Rose Report: Issue 15
Important Questions About the Affordable Care Act
If there’s one thing for sure that we know about the Affordable Care Act, it’s that there are still many questions left to be answered. But notwithstanding all the headlines and political bickering, companies must begin preparing for the new law and assessing how it will affect their payroll.
Beginning in January 2014, the Affordable Care Act will require employers with 50 or more full-time employees to provide health insurance or pay a tax. Small companies take note: ACA does not require organizations with fewer than 50 full-time employees to provide healthcare coverage. However, employees of these small firms that do not provide insurance will be eligible to buy their own coverage through a health insurance exchange, a new marketplace for buying insurance that was established under ACA.
Regardless of your company’s size, it makes good business sense to understand how the new law works. Here are some important questions employers should be asking themselves between now and the end of the year.
How does the new law determine whether I have 50 or more employees?

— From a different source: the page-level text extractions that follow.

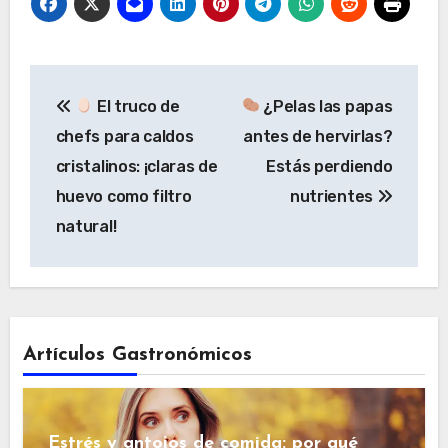
Navegación
El truco de
¿Pelas las papas
de
chefs para caldos
antes de hervirlas?
entradas
cristalinos: ¡claras de
Estás perdiendo
huevo como filtro
nutrientes
natural!
Artículos Gastronómicos
Estrés y antojos de comida: por qué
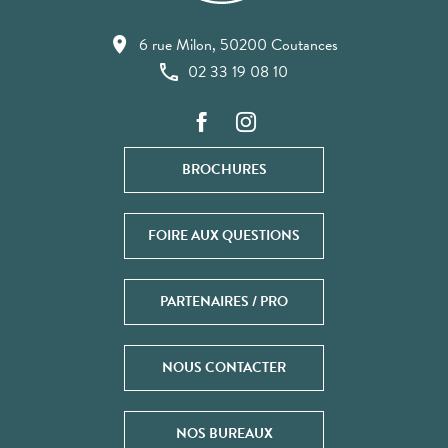
6 rue Milon, 50200 Coutances
02 33 19 08 10
BROCHURES
FOIRE AUX QUESTIONS
PARTENAIRES / PRO
NOUS CONTACTER
NOS BUREAUX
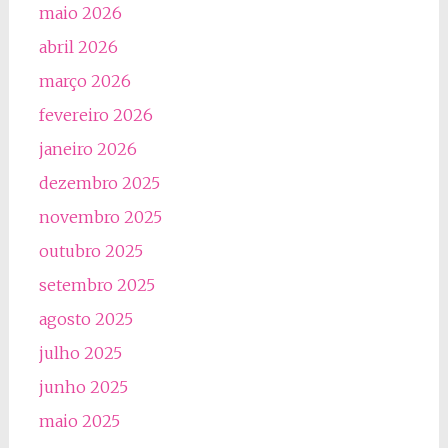
maio 2026
abril 2026
março 2026
fevereiro 2026
janeiro 2026
dezembro 2025
novembro 2025
outubro 2025
setembro 2025
agosto 2025
julho 2025
junho 2025
maio 2025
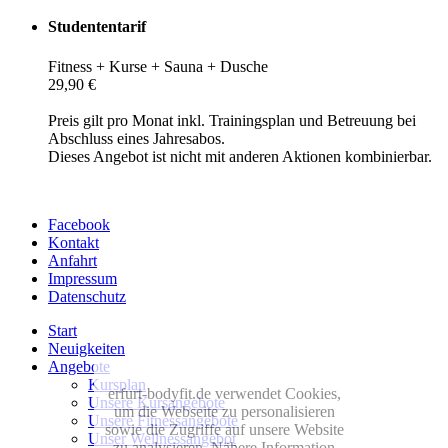
Studententarif
Fitness + Kurse + Sauna + Dusche
29,90 €
Preis gilt pro Monat inkl. Trainingsplan und Betreuung bei
Abschluss eines Jahresabos.
Dieses Angebot ist nicht mit anderen Aktionen kombinierbar.
Facebook
Kontakt
Anfahrt
Impressum
Datenschutz
Start
Neuigkeiten
Angebote
Kursplan
erfurt-bodyfit.de verwendet Cookies,
Unsere Kursangebote
um die Webseite zu personalisieren
Unsere Fitnessangebote
sowie die Zugriffe auf unsere Website
Unser Wellnessangebot
zu analysieren. Nähere Information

To figure out the number of full-time employees in a given month, an employer adds the number of people who work 30 or more hours on average per week to the number of full-time equivalent employees in that same month, which is calculated by adding the total number of hours worked by part-time employees in a month and dividing by 120 hours.
How much will I be charged if I have 50 or more full-time employees but do not offer health insurance?

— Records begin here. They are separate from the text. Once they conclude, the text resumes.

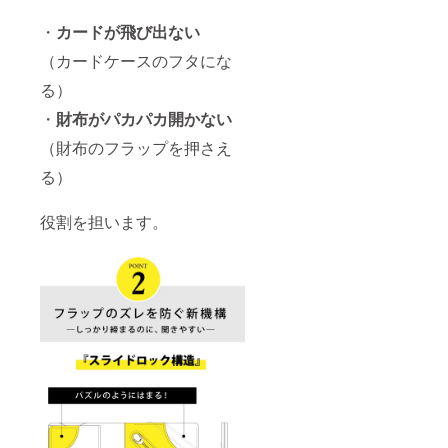
・
カードが飛び出ない
（カードケースのフタにな
る）
・
財布がパカパカ開かない
（財布のフラップを押さえ
る）
役割を担います。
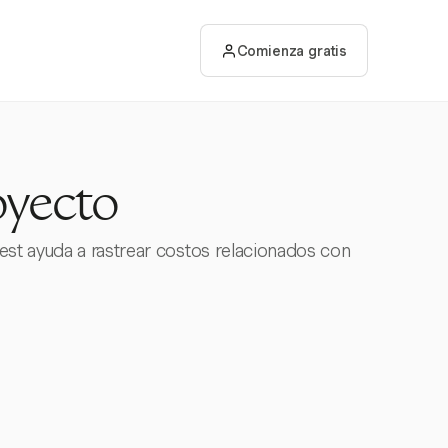
Comienza gratis
oyecto
est ayuda a rastrear costos relacionados con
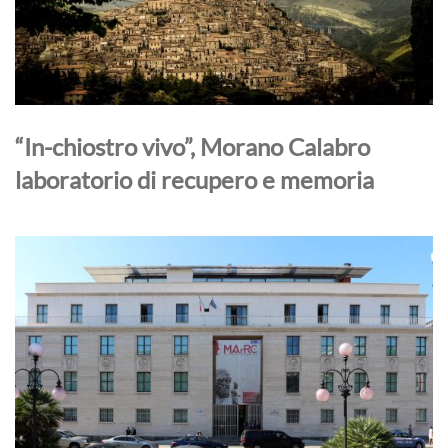
“In-chiostro vivo”, Morano Calabro
laboratorio di recupero e memoria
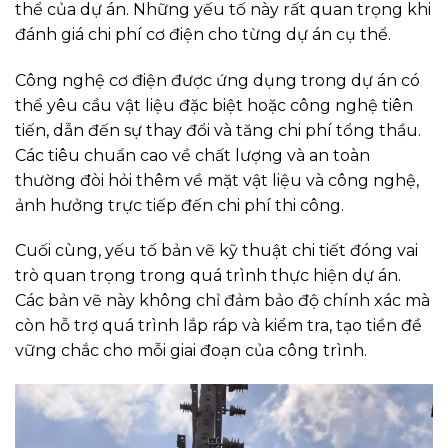
thể của dự án. Những yếu tố này rất quan trọng khi
đánh giá chi phí cơ điện cho từng dự án cụ thể.
Công nghệ cơ điện được ứng dụng trong dự án có
thể yêu cầu vật liệu đặc biệt hoặc công nghệ tiên
tiến, dẫn đến sự thay đổi và tăng chi phí tổng thầu.
Các tiêu chuẩn cao về chất lượng và an toàn
thường đòi hỏi thêm về mặt vật liệu và công nghệ,
ảnh hưởng trực tiếp đến chi phí thi công.
Cuối cùng, yếu tố bản vẽ kỹ thuật chi tiết đóng vai
trò quan trọng trong quá trình thực hiện dự án.
Các bản vẽ này không chỉ đảm bảo độ chính xác mà
còn hỗ trợ quá trình lắp ráp và kiểm tra, tạo tiền đề
vững chắc cho mỗi giai đoạn của công trình.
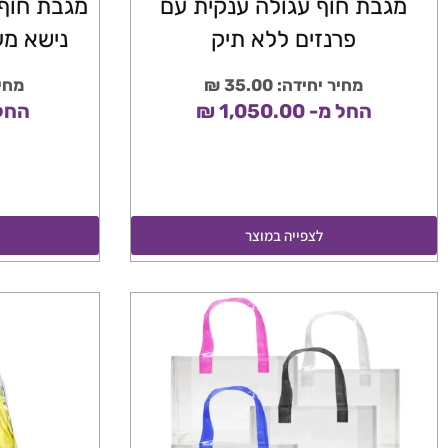
מגבת חוף עגולה ענקית עם
מגבת חוף 
פרנזים ללא תיק
נישא מעוצ
מחיר יחידה: 35.00 ₪
מחיר י
החל מ- 1,050.00 ₪
החל מ- 0
לצפייה במוצר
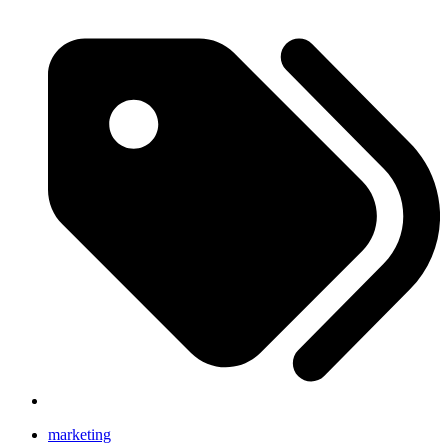
marketing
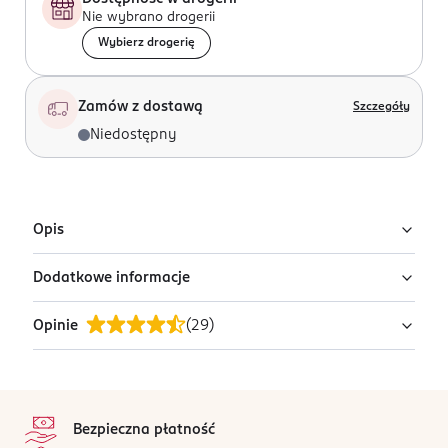
Nie wybrano drogerii
Wybierz drogerię
Zamów z dostawą
Szczegóły
Niedostępny
Opis
Dodatkowe informacje
Kolczyki.
Opinie
(
29
)
PRODUCENT/PODMIOT ODPOWIEDZIALNY
Avanti – Marczyk Sp.J.
ul. Morgowa 2B
4,8
stopka
91-223 Łódź
/5
Bezpieczna płatność
Kod EAN
29 opinii
na podstawie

The way the tax is levied is complicated. Here’s an explanation from the web site of law firm Sacks Tierney:
“The alternative is to pay a tax of 1/12th of $2,000 per full-time employee in a given month (where no insurance is offered) or 1/12th of $3,000 per full-time employee in a given month (where some kind of insurance is offered, but it does not meet all the requirements of the statute). The 1/12th of $2,000 tax applies to all full-time employees in a given month so long as at least one of them successfully enrolls in a qualified health plan for which an applicable premium tax credit or cost-sharing reduction is allowed or paid, whereas, the 1/12th of $3,000 tax only applies to each full-time employee so enrolled. An employer required to pay the higher tax will not, however, be required to pay any more tax than the product of the total number of its full-time employees times 1/12th of $2,000 (which equates to the tax for not providing insurance at all).”
If I choose to not offer health insurance, how should I make that up to my employees?
Tax experts predict that most large employers will continue to offer employer-sponsored health insurance in 2014 because the penalty they would pay is in most cases more expensive than providing the insurance.
Looking down the road, that may change. A survey of private sector employers by McKinsey and Company found that 30 percent of employers will definitely or probably stop providing health insurance in the years after 2014. Said the study: “To make up for lost medical insurance, most employers that drop ESI will increase employee compensation in other ways, such as salary and other benefits like vacation time, retirement, or health-management programs.”
The most important asset any company has is its workforce—all companies are only as good as the people they employ. Although the future of employee sponsored health insurance is still very much in flux, one thing is certain: companies will continue to look for ways to retain and attract talent, while keeping an eye on their bottom line.
The McKinsey and Company study concluded, “Whether your company is poised to shift from employer-sponsored insurance or will continue to offer the same benefit package it does now, health care reform will change the economics of your workforce and benefits, as well as how your employees value coverage. Understanding these changes at a granular level will enable your company to gain or defend a competitive advantage in the increasingly dynamic market for talent.”